(Machine-readable electronics designs)
========================

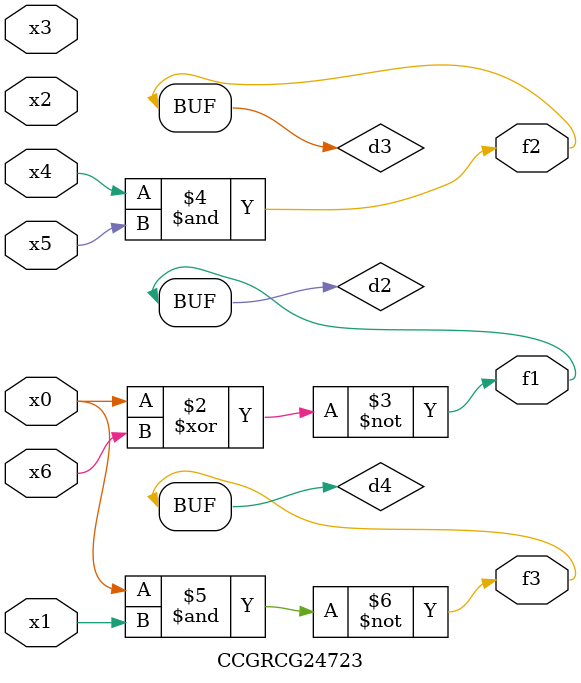
<source format=v>
module CCGRCG24723(
	input x0, x1, x2, x3, x4, x5, x6,
	output f1, f2, f3
);

	wire d1, d2, d3, d4;

	nor (d1, x0);
	xnor (d2, x0, x6);
	and (d3, x4, x5);
	nand (d4, x0, x1);
	assign f1 = d2;
	assign f2 = d3;
	assign f3 = d4;
endmodule

</source>
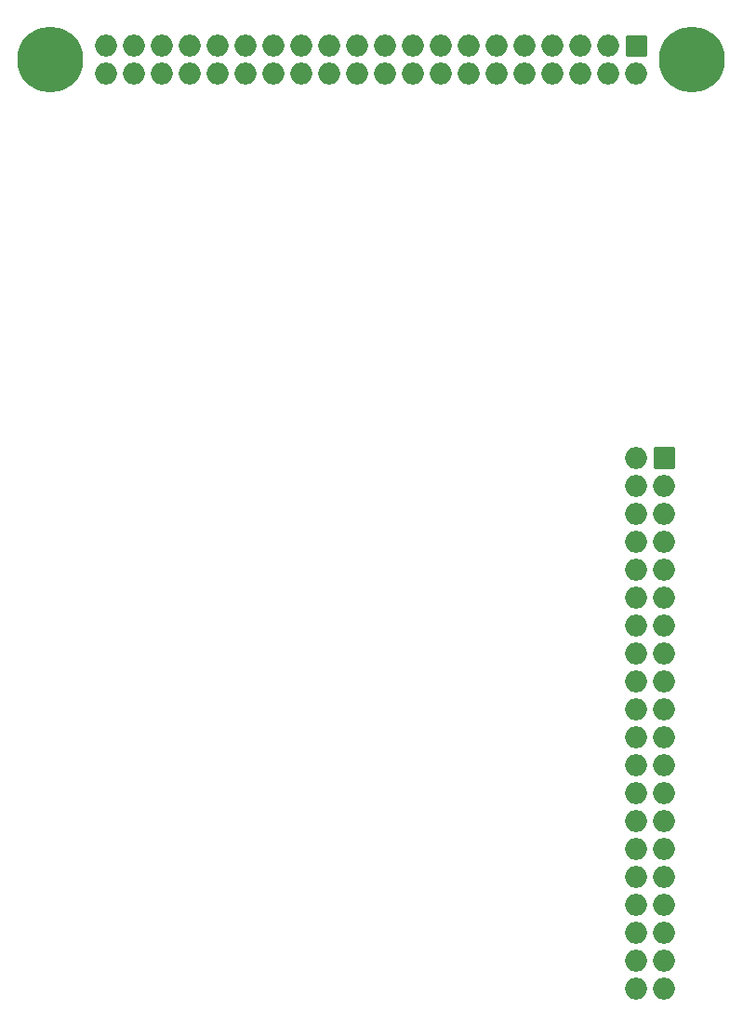
<source format=gbr>
%TF.GenerationSoftware,KiCad,Pcbnew,(5.1.9)-1*%
%TF.CreationDate,2021-04-11T16:40:00+01:00*%
%TF.ProjectId,RGBtoHDMI-Adapter Type C Rev 2,52474274-6f48-4444-9d49-2d4164617074,2*%
%TF.SameCoordinates,Original*%
%TF.FileFunction,Soldermask,Bot*%
%TF.FilePolarity,Negative*%
%FSLAX46Y46*%
G04 Gerber Fmt 4.6, Leading zero omitted, Abs format (unit mm)*
G04 Created by KiCad (PCBNEW (5.1.9)-1) date 2021-04-11 16:40:00*
%MOMM*%
%LPD*%
G01*
G04 APERTURE LIST*
%ADD10O,2.000000X2.000000*%
%ADD11C,6.000000*%
G04 APERTURE END LIST*
D10*
%TO.C,J2*%
X84455000Y-73025000D03*
X84455000Y-70485000D03*
X86995000Y-73025000D03*
X86995000Y-70485000D03*
X89535000Y-73025000D03*
X89535000Y-70485000D03*
X92075000Y-73025000D03*
X92075000Y-70485000D03*
X94615000Y-73025000D03*
X94615000Y-70485000D03*
X97155000Y-73025000D03*
X97155000Y-70485000D03*
X99695000Y-73025000D03*
X99695000Y-70485000D03*
X102235000Y-73025000D03*
X102235000Y-70485000D03*
X104775000Y-73025000D03*
X104775000Y-70485000D03*
X107315000Y-73025000D03*
X107315000Y-70485000D03*
X109855000Y-73025000D03*
X109855000Y-70485000D03*
X112395000Y-73025000D03*
X112395000Y-70485000D03*
X114935000Y-73025000D03*
X114935000Y-70485000D03*
X117475000Y-73025000D03*
X117475000Y-70485000D03*
X120015000Y-73025000D03*
X120015000Y-70485000D03*
X122555000Y-73025000D03*
X122555000Y-70485000D03*
X125095000Y-73025000D03*
X125095000Y-70485000D03*
X127635000Y-73025000D03*
X127635000Y-70485000D03*
X130175000Y-73025000D03*
X130175000Y-70485000D03*
X132715000Y-73025000D03*
G36*
G01*
X133565000Y-71485000D02*
X131865000Y-71485000D01*
G75*
G02*
X131715000Y-71335000I0J150000D01*
G01*
X131715000Y-69635000D01*
G75*
G02*
X131865000Y-69485000I150000J0D01*
G01*
X133565000Y-69485000D01*
G75*
G02*
X133715000Y-69635000I0J-150000D01*
G01*
X133715000Y-71335000D01*
G75*
G02*
X133565000Y-71485000I-150000J0D01*
G01*
G37*
%TD*%
D11*
%TO.C,H2*%
X137795000Y-71755000D03*
%TD*%
%TO.C,H1*%
X79375000Y-71755000D03*
%TD*%
D10*
%TO.C,J1*%
X132715000Y-156210000D03*
X135255000Y-156210000D03*
X132715000Y-153670000D03*
X135255000Y-153670000D03*
X132715000Y-151130000D03*
X135255000Y-151130000D03*
X132715000Y-148590000D03*
X135255000Y-148590000D03*
X132715000Y-146050000D03*
X135255000Y-146050000D03*
X132715000Y-143510000D03*
X135255000Y-143510000D03*
X132715000Y-140970000D03*
X135255000Y-140970000D03*
X132715000Y-138430000D03*
X135255000Y-138430000D03*
X132715000Y-135890000D03*
X135255000Y-135890000D03*
X132715000Y-133350000D03*
X135255000Y-133350000D03*
X132715000Y-130810000D03*
X135255000Y-130810000D03*
X132715000Y-128270000D03*
X135255000Y-128270000D03*
X132715000Y-125730000D03*
X135255000Y-125730000D03*
X132715000Y-123190000D03*
X135255000Y-123190000D03*
X132715000Y-120650000D03*
X135255000Y-120650000D03*
X132715000Y-118110000D03*
X135255000Y-118110000D03*
X132715000Y-115570000D03*
X135255000Y-115570000D03*
X132715000Y-113030000D03*
X135255000Y-113030000D03*
X132715000Y-110490000D03*
X135255000Y-110490000D03*
X132715000Y-107950000D03*
G36*
G01*
X136255000Y-107100000D02*
X136255000Y-108800000D01*
G75*
G02*
X136105000Y-108950000I-150000J0D01*
G01*
X134405000Y-108950000D01*
G75*
G02*
X134255000Y-108800000I0J150000D01*
G01*
X134255000Y-107100000D01*
G75*
G02*
X134405000Y-106950000I150000J0D01*
G01*
X136105000Y-106950000D01*
G75*
G02*
X136255000Y-107100000I0J-150000D01*
G01*
G37*
%TD*%
M02*

</source>
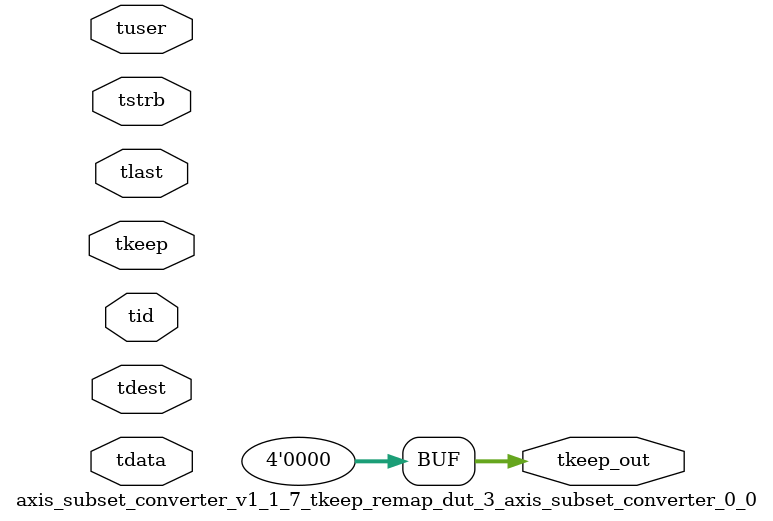
<source format=v>


`timescale 1ps/1ps

module axis_subset_converter_v1_1_7_tkeep_remap_dut_3_axis_subset_converter_0_0 #
(
parameter C_S_AXIS_TDATA_WIDTH = 32,
parameter C_S_AXIS_TUSER_WIDTH = 0,
parameter C_S_AXIS_TID_WIDTH   = 0,
parameter C_S_AXIS_TDEST_WIDTH = 0,
parameter C_M_AXIS_TDATA_WIDTH = 32
)
(
input  [(C_S_AXIS_TDATA_WIDTH == 0 ? 1 : C_S_AXIS_TDATA_WIDTH)-1:0     ] tdata,
input  [(C_S_AXIS_TUSER_WIDTH == 0 ? 1 : C_S_AXIS_TUSER_WIDTH)-1:0     ] tuser,
input  [(C_S_AXIS_TID_WIDTH   == 0 ? 1 : C_S_AXIS_TID_WIDTH)-1:0       ] tid,
input  [(C_S_AXIS_TDEST_WIDTH == 0 ? 1 : C_S_AXIS_TDEST_WIDTH)-1:0     ] tdest,
input  [(C_S_AXIS_TDATA_WIDTH/8)-1:0 ] tkeep,
input  [(C_S_AXIS_TDATA_WIDTH/8)-1:0 ] tstrb,
input                                                                    tlast,
output [(C_M_AXIS_TDATA_WIDTH/8)-1:0 ] tkeep_out
);

assign tkeep_out = {1'b0};

endmodule


</source>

========================

To-do item:
In the records above, find each line that mentions the string "APERTURE", then copy it.

Written answer:
G04 APERTURE LIST*
G04 APERTURE END LIST*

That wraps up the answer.